Reproduce every line of the entries below word for word, but leave the pictures out.

[start of Source material]

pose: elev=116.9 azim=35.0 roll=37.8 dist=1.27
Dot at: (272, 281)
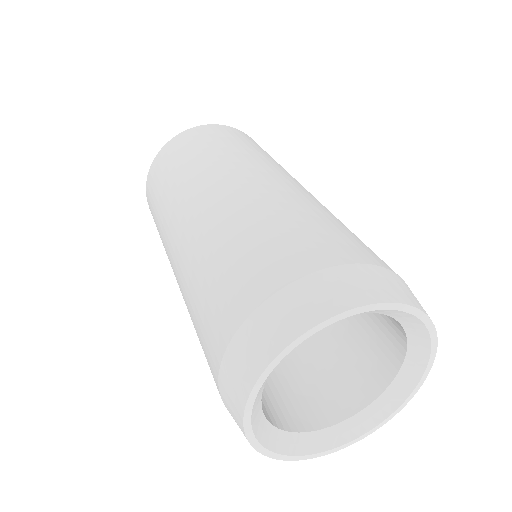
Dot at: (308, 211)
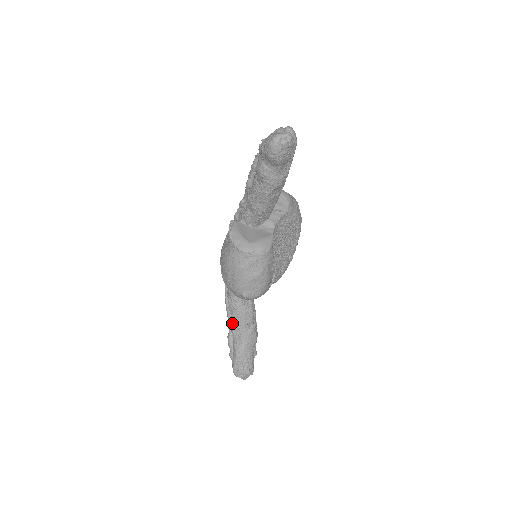
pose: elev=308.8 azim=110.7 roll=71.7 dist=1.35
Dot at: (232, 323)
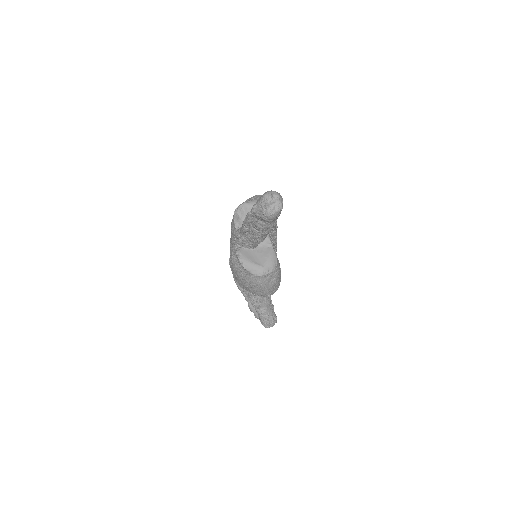
Dot at: (251, 300)
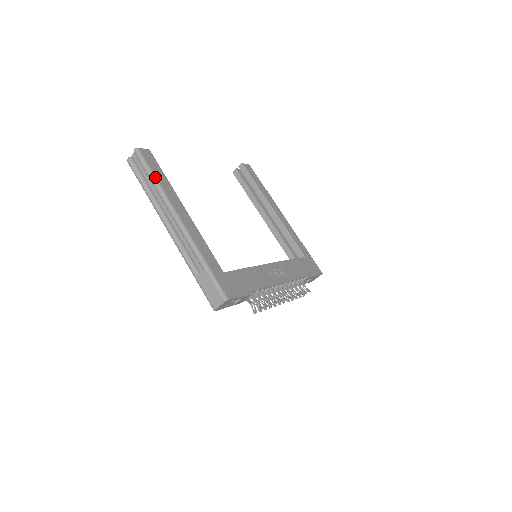
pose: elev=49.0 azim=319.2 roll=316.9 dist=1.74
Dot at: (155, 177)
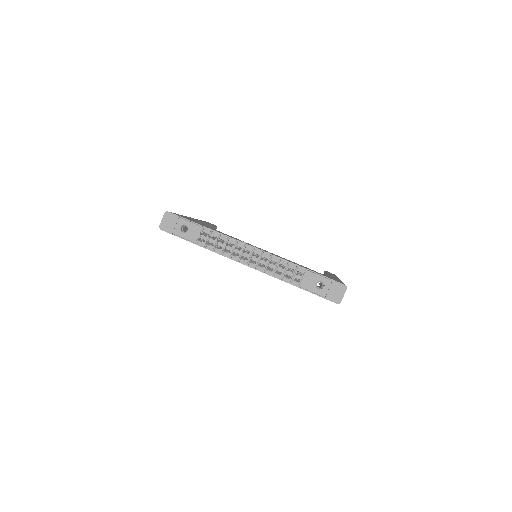
Dot at: (201, 220)
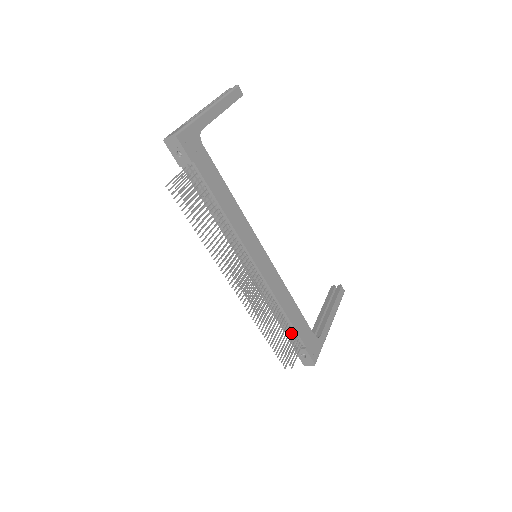
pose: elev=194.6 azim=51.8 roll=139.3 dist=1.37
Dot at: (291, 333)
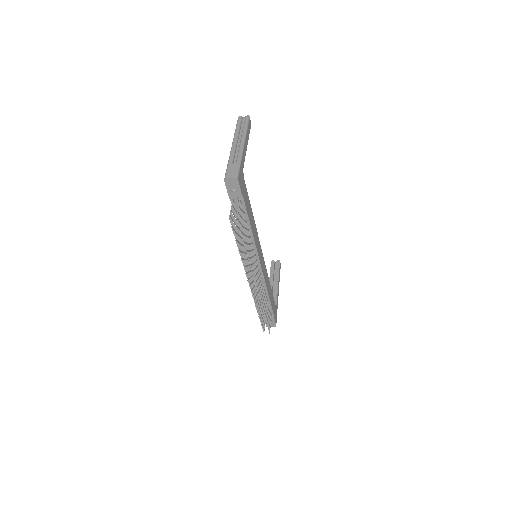
Dot at: occluded
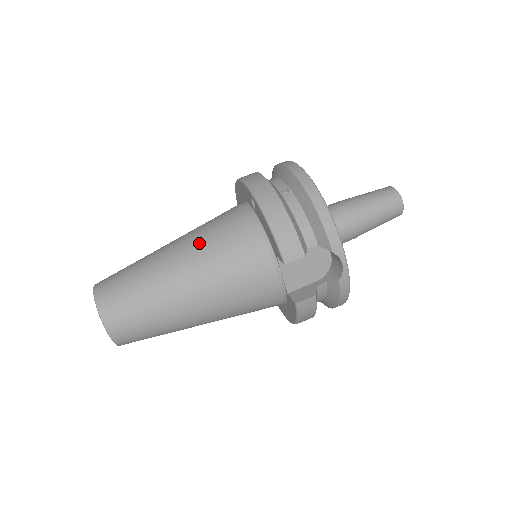
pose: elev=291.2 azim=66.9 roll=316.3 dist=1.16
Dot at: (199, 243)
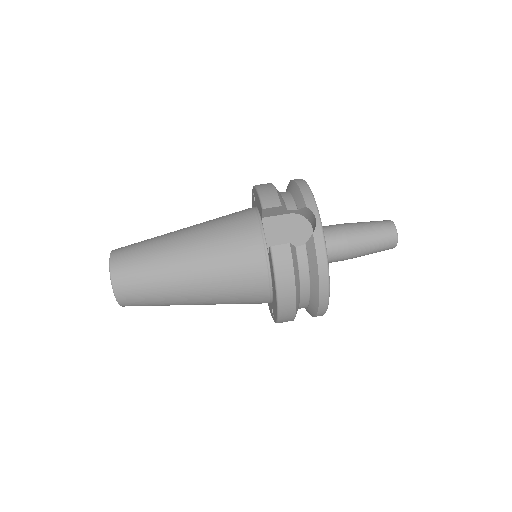
Dot at: (206, 221)
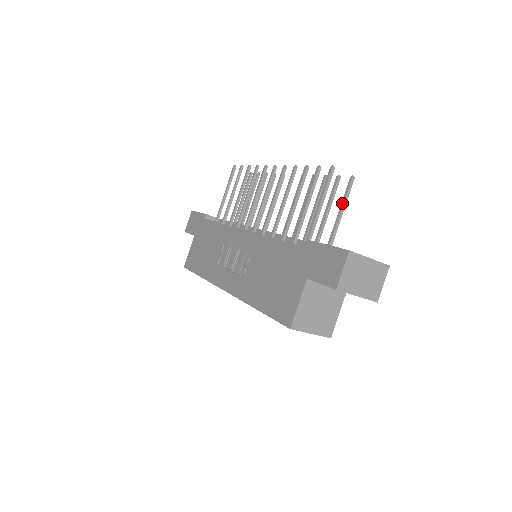
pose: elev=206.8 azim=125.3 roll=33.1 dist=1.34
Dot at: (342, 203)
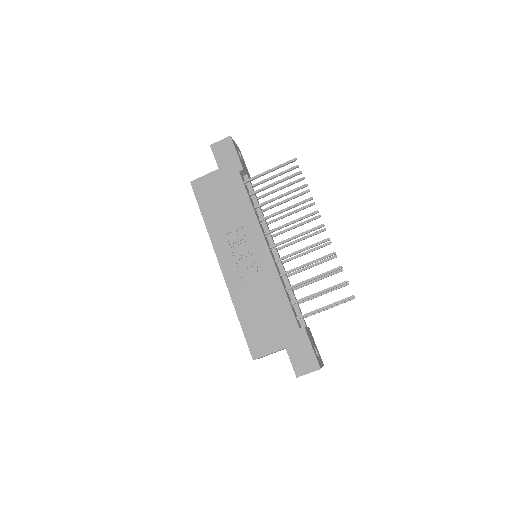
Dot at: (335, 305)
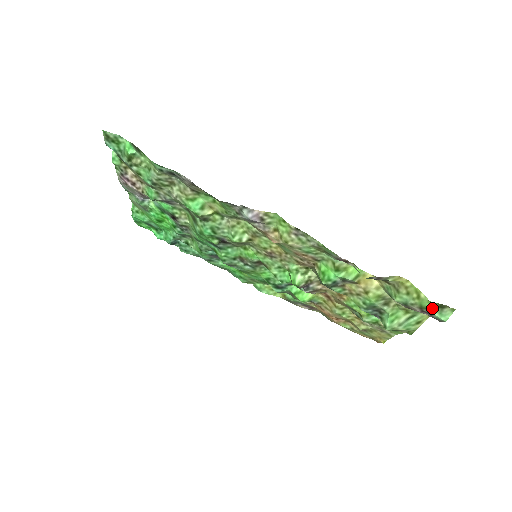
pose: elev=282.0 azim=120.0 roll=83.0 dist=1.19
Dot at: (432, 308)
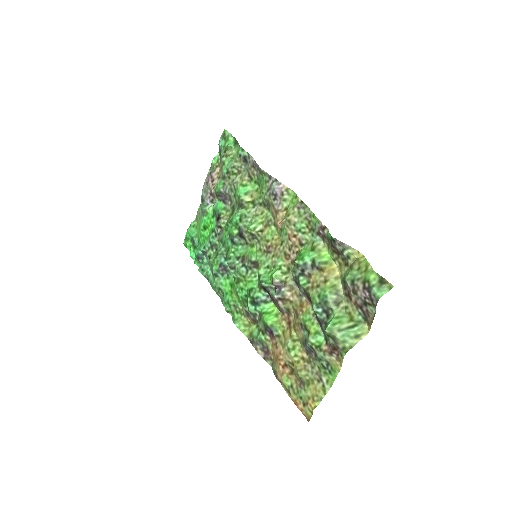
Dot at: (373, 282)
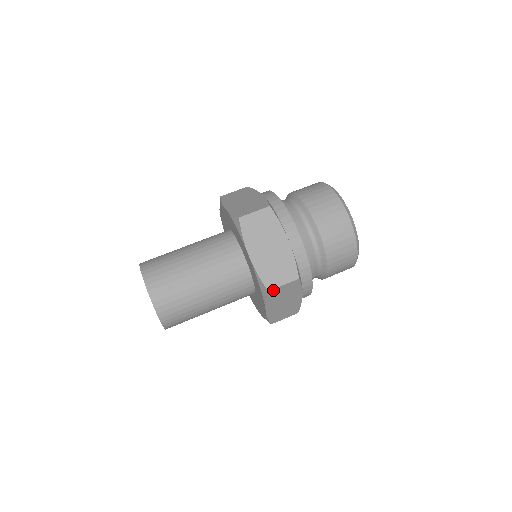
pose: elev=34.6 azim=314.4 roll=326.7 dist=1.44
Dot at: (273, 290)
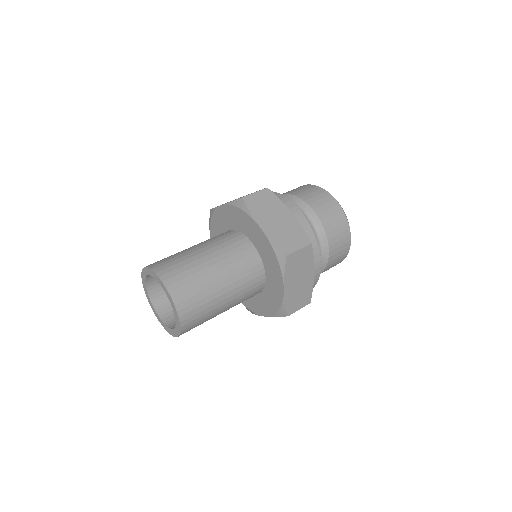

[end of Source material]

◆ Result of this exercise ◆
pose: elev=116.9 azim=35.0 roll=37.8 dist=1.27
Dot at: (272, 281)
Dot at: (308, 211)
pose: elev=308.8 azim=110.7 roll=71.7 dist=1.35
Dot at: (232, 323)
Dot at: (251, 300)
pose: elev=49.0 azim=319.2 roll=316.9 dist=1.74
Dot at: (155, 177)
Dot at: (201, 220)
pose: elev=194.6 azim=51.8 roll=139.3 dist=1.37
Dot at: (291, 333)
Dot at: occluded
pose: elev=291.2 azim=66.9 roll=316.3 dist=1.16
Dot at: (199, 243)
Dot at: (206, 221)
pose: elev=206.8 azim=125.3 roll=33.1 dist=1.34
Dot at: (342, 203)
Dot at: (335, 305)
pose: elev=282.0 azim=120.0 roll=83.0 dist=1.19
Dot at: (432, 308)
Dot at: (373, 282)
pose: elev=34.6 azim=314.4 roll=326.7 dist=1.44
Dot at: (273, 290)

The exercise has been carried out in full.